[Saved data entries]
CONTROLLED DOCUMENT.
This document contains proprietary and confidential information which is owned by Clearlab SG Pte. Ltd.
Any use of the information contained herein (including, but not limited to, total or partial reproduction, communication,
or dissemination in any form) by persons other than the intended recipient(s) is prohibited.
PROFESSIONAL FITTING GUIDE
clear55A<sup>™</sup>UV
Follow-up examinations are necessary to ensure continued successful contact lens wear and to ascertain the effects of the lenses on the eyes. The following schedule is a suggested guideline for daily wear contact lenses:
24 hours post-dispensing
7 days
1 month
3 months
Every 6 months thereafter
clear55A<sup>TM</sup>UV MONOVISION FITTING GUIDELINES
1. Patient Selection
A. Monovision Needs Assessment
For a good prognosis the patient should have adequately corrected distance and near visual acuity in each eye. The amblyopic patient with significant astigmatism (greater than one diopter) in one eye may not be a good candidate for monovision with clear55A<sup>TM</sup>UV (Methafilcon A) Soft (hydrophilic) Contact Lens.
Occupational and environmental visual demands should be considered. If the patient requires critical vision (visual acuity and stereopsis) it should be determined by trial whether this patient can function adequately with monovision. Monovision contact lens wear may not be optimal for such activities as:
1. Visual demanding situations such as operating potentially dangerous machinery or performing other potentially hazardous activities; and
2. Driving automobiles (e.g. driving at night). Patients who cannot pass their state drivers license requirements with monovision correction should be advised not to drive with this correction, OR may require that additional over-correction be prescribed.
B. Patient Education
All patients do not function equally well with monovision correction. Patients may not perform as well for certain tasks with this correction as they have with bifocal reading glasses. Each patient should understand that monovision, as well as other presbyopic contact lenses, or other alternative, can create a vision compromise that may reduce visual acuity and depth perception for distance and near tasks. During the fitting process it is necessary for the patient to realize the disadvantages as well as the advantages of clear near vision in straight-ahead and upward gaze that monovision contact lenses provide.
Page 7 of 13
==
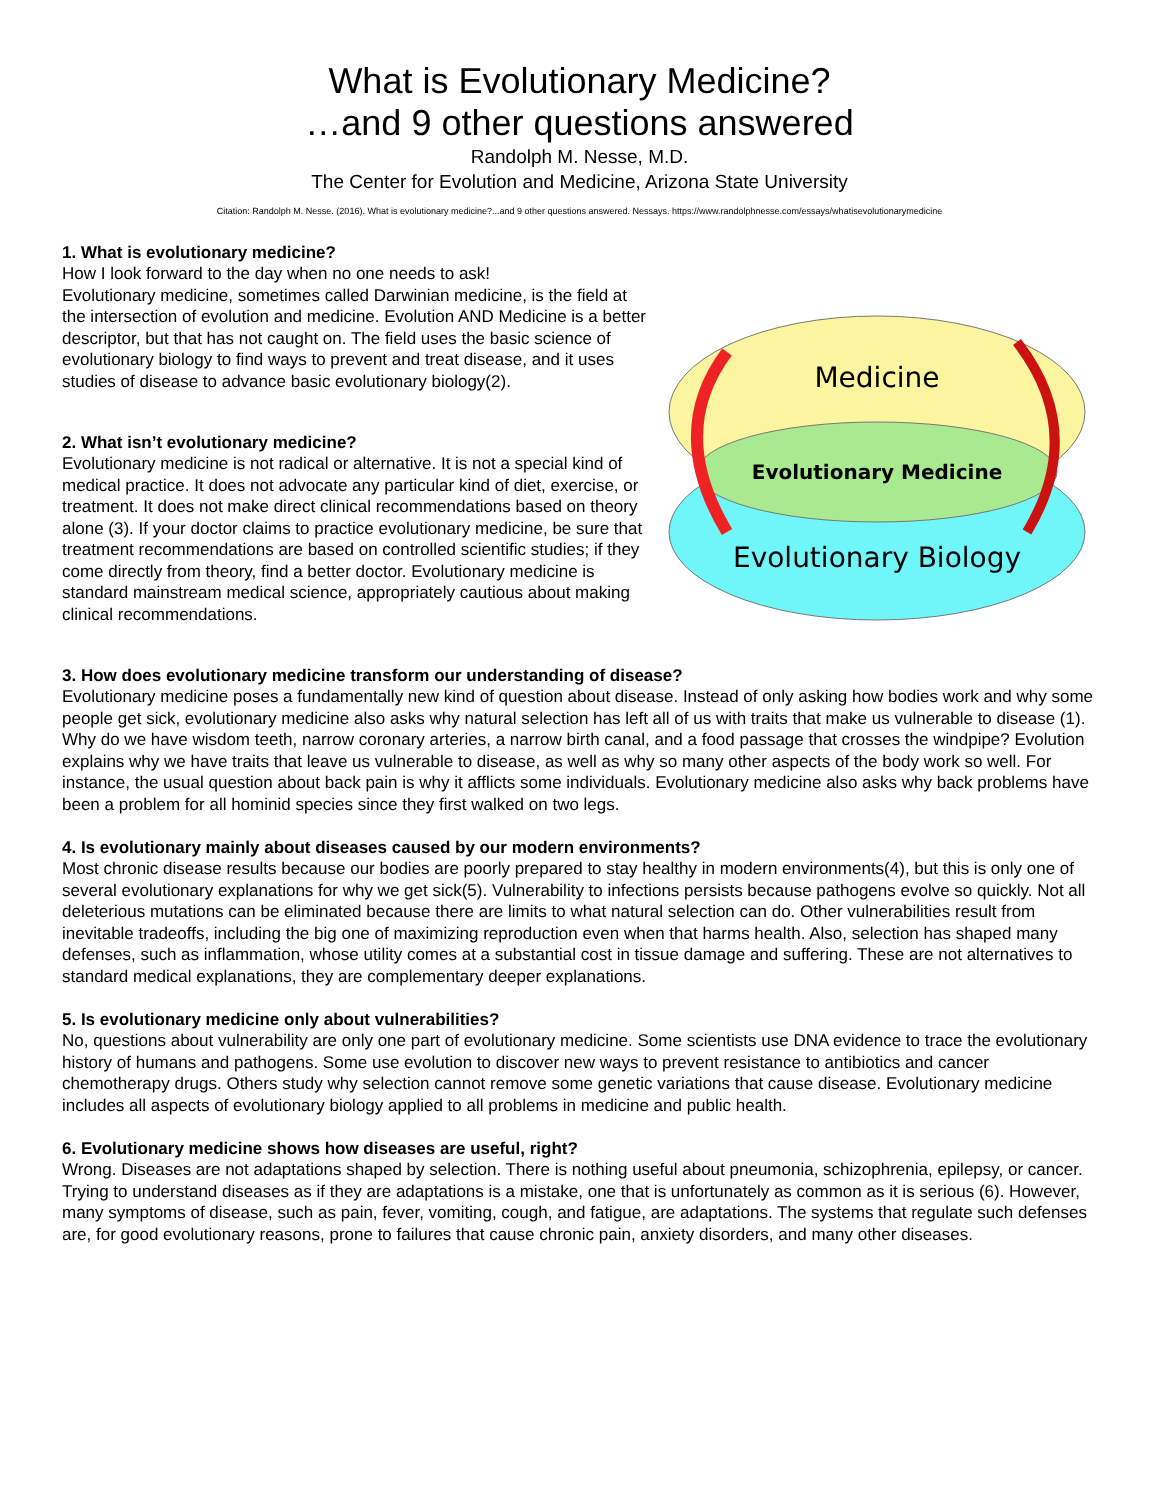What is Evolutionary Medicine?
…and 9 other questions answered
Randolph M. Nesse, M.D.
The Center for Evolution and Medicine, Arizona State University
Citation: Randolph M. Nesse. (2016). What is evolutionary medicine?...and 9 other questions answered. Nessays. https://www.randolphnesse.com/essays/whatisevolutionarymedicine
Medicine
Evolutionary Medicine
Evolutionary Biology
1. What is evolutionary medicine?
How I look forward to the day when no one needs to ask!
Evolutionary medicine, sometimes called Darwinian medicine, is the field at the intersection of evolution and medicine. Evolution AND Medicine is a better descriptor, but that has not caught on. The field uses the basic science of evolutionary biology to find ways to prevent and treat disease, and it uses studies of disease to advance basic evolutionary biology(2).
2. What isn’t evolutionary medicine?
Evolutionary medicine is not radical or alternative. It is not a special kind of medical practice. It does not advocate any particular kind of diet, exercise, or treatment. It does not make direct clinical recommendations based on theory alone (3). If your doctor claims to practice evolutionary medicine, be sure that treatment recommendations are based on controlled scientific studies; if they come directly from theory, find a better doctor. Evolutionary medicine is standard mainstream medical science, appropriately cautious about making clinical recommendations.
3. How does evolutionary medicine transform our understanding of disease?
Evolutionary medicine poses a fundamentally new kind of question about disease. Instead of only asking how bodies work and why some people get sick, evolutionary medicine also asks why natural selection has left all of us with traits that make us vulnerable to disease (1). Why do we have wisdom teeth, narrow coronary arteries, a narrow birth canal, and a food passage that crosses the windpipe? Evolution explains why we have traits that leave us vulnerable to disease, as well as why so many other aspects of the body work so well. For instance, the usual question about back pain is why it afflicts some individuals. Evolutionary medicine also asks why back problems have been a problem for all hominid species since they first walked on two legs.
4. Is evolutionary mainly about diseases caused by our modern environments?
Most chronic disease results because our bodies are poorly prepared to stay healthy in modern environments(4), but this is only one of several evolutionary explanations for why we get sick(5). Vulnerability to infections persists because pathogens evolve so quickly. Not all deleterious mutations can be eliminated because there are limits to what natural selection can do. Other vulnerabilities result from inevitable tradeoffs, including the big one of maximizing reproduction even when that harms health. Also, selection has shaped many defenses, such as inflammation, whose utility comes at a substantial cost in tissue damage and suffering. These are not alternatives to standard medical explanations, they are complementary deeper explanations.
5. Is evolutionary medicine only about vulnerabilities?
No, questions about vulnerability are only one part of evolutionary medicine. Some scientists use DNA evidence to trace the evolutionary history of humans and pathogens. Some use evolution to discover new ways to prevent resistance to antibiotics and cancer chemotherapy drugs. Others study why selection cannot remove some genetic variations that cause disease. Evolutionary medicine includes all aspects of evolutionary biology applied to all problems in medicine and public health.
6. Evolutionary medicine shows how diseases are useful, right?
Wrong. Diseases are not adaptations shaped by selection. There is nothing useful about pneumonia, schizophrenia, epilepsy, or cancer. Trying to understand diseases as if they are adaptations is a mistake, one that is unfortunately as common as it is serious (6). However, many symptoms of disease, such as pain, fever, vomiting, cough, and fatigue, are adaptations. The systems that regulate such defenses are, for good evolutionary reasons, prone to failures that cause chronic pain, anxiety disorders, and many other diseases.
==
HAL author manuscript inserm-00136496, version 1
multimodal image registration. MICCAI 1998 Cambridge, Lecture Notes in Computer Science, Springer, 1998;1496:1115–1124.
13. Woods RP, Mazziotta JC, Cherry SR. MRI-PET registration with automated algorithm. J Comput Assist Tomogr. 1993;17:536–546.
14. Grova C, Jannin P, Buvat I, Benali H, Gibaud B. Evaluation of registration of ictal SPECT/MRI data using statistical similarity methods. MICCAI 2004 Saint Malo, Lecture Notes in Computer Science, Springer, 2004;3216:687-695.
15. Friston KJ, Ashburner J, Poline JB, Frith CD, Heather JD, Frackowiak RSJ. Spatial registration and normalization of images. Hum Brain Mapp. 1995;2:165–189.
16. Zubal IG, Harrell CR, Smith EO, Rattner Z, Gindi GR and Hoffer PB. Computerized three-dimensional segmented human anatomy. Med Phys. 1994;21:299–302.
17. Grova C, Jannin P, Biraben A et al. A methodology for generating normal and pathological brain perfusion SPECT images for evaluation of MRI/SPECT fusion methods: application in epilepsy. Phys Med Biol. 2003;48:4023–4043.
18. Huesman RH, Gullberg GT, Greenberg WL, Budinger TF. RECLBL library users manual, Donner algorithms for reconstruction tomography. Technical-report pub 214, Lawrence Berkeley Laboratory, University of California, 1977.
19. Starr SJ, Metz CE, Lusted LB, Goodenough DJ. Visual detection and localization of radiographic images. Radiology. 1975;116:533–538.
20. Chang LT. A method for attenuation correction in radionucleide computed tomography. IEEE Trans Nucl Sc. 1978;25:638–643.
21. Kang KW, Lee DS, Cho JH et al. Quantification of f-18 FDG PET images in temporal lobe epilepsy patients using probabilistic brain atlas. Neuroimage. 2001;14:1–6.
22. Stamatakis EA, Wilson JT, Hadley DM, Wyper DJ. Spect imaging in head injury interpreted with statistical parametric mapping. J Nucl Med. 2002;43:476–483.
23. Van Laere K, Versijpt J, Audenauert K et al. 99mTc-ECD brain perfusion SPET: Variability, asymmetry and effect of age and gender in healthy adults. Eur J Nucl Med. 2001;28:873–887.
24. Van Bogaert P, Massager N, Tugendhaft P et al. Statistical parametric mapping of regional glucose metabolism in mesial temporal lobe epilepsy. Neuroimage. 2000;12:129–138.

**What is required:**
Every line above from the line with "Evolutionary medicine, sometimes" to the line with "3. How does" is wanted, ends included; write them out exactly and add no other line.

**Exercise response:**
Evolutionary medicine, sometimes called Darwinian medicine, is the field at the intersection of evolution and medicine. Evolution AND Medicine is a better descriptor, but that has not caught on. The field uses the basic science of evolutionary biology to find ways to prevent and treat disease, and it uses studies of disease to advance basic evolutionary biology(2).
2. What isn’t evolutionary medicine?
Evolutionary medicine is not radical or alternative. It is not a special kind of medical practice. It does not advocate any particular kind of diet, exercise, or treatment. It does not make direct clinical recommendations based on theory alone (3). If your doctor claims to practice evolutionary medicine, be sure that treatment recommendations are based on controlled scientific studies; if they come directly from theory, find a better doctor. Evolutionary medicine is standard mainstream medical science, appropriately cautious about making clinical recommendations.
3. How does evolutionary medicine transform our understanding of disease?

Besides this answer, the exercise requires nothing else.